My dad is disabled and receives about $5,000 per year from that. Not exactly enough to run the AC, get a 4mbps connection, or really buy many groceries. He runs a small woodcrafts business on the side to supplement that, and those combined put him right around the poverty level.

It does vary from state to state, and situation to situation. Usually, disability is less than money given to mothers with dependents, obviously. My mom was a social worker for the Michigan DSS during the 1980s and 1990s, before President Clinton reined in the worst excesses of the Great Society,  and my comments were about the specific follies and hubris of the Great Society and AFDC welfare pay-outs tied to single mother status.

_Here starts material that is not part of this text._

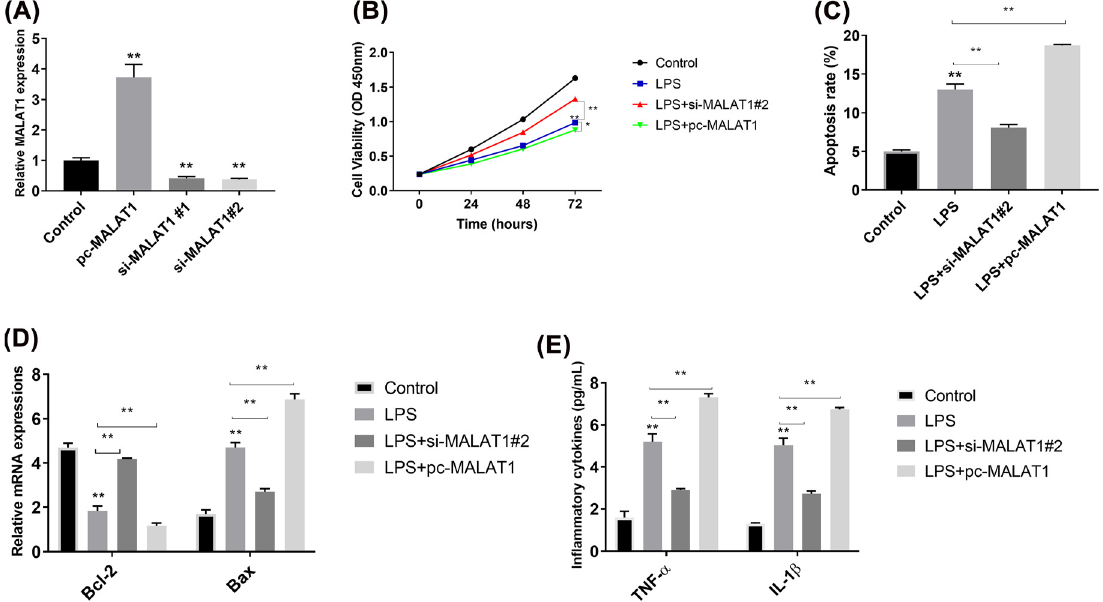
Figure 2: Impacts of metastasis-associated lung adenocarcinoma transcript 1 (MALAT1) on modulating progressions of periodontal ligament cells (PDLCs) with lipopolysaccharide (LPS)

Aid to Families with Dependent Children (AFDC) is the term for welfare to single mothers in Michigan

My mom recently retired after 30 years, but as I understand it, if you're a single mother in Michigan with two or three children, you can still get a decent check, and then you've got the fathers dropping by, and you've got a little unreported income on the side. Her job involved actually going into their houses and asking questions about how they afforded this or that, or why a pair of men's shoes were near left the door mat.

Regardless, they still are poor, they bear a social stigma, they're still unhappy with their lives. Amenities increased, but status did not, and the rolls of the program only shrank when Clinton-era workfare was introduced.